After earning his MBA at Berkeley, Montero returned to his native Chile and worked as an assistant professor of marketing at the University of Chile, the first of many teaching assignments throughout his career. In later years, Montero was appointed as a commercial attaché, representing Chile’s exporters in both the U.S. and the U.K. Montero enjoyed connecting Chileans with local importers—for instance, by organizing wine tastings and food exhibitions. He “retired” at 69, continuing to teach part-time at the university level, but Montero now had space for something both new and familiar.
“My whole life I have enjoyed a real passion for music,” he says, “but I didn’t have the chance to take formal music classes as I would have liked.” Montero began teaching a popular music class for seniors in his community. But he realized that to truly reinvent himself, he’d have to fully retire—meaning no longer teaching college courses—and focus solely on music. He now teaches a Musical Dynamics course for seniors in his Santiago neighborhood. He works to cultivate an environment where his students can connect to something new, just as he did as an attaché. If anything, Montero wishes he’d incorporated music into his life sooner.
“If there’s a cultural or professional area, beyond your career, that you think could be a passion for you, follow it,” he advises. “It will make you and others happy all your life.”
Mitch Fong, MBA 91 (shown below), is an advocate for not following the common playbooks in deciding what a career or a retirement should look like. Instead, he’s an advocate for radical self-honesty—perhaps because he avoided it for so long.
“During my time in financial services—and I think this happens a lot—I just did the next logical thing: Try to get a promotion, try to get a raise. I never really asked, ‘What do I want to do?’”
—Mitch Fong, MBA 91
Fong emerged from business school eager to find a job that paid well. His parents—a public school teacher and Caltrans engineer—raised Fong and his brother with the expectation that they’d be self-sufficient. He took the first job he was offered, which was in financial services, and stayed in the industry for almost 25 years, though he never found it particularly fulfilling.

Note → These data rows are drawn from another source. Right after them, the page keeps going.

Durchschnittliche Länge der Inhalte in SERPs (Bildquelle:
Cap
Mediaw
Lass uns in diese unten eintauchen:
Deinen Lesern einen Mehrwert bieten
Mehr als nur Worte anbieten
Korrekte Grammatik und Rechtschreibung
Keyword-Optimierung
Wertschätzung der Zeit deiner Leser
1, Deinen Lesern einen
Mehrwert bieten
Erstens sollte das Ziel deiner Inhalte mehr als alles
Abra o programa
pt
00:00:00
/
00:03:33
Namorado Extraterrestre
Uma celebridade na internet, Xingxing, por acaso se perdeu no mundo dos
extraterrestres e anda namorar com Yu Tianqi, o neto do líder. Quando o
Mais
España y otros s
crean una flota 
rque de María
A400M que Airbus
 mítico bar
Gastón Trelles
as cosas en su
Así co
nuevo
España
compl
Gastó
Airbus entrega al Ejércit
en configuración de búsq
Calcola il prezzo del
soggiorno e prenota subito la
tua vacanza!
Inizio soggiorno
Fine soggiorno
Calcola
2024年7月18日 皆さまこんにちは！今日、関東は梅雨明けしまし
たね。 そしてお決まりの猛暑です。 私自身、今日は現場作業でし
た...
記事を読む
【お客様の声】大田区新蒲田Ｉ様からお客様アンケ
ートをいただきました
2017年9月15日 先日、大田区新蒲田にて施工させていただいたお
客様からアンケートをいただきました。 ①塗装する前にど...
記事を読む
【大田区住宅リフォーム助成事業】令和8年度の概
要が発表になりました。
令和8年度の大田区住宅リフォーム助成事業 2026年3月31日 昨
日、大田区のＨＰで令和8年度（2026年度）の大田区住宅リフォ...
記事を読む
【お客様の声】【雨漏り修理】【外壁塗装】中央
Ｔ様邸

“During my time in financial services— and I think this happens a lot—I just did the next logical thing: Try to get a promotion, try to get a raise. I never really asked, ‘What do I want to do?’”
Eventually, Fong began to see an answer to that question: He loved adopting dogs and taking care of animals. He’d started saving early, following the example of his parents, who themselves retired in their early 50s. So when Fong was 48, he retired.
By that point, Fong had been volunteering for 10 years at The Marine Mammal Center in Sausalito, California, caring for seals and sea lions. Upon retiring, he stepped into a volunteer role in the nonprofit’s development department while continuing his work with animals. He finally feels fulfilled.
“We are the largest marine animal hospital in the world,” he says. “No one restrains and tube-feeds more elephant seals than I do. It’s a kick and a half, and I’m loving retirement.”
Fong says as liberating as it has been to pursue his passions, it has also been terrifying at times.
“Leaving work can be unsettling,” Fong says. “I’d just say, be kind to yourself. It’s okay to say ‘I have enough, and I don’t need more.’ It’s okay to sit for a whole day with a book. You earned it.”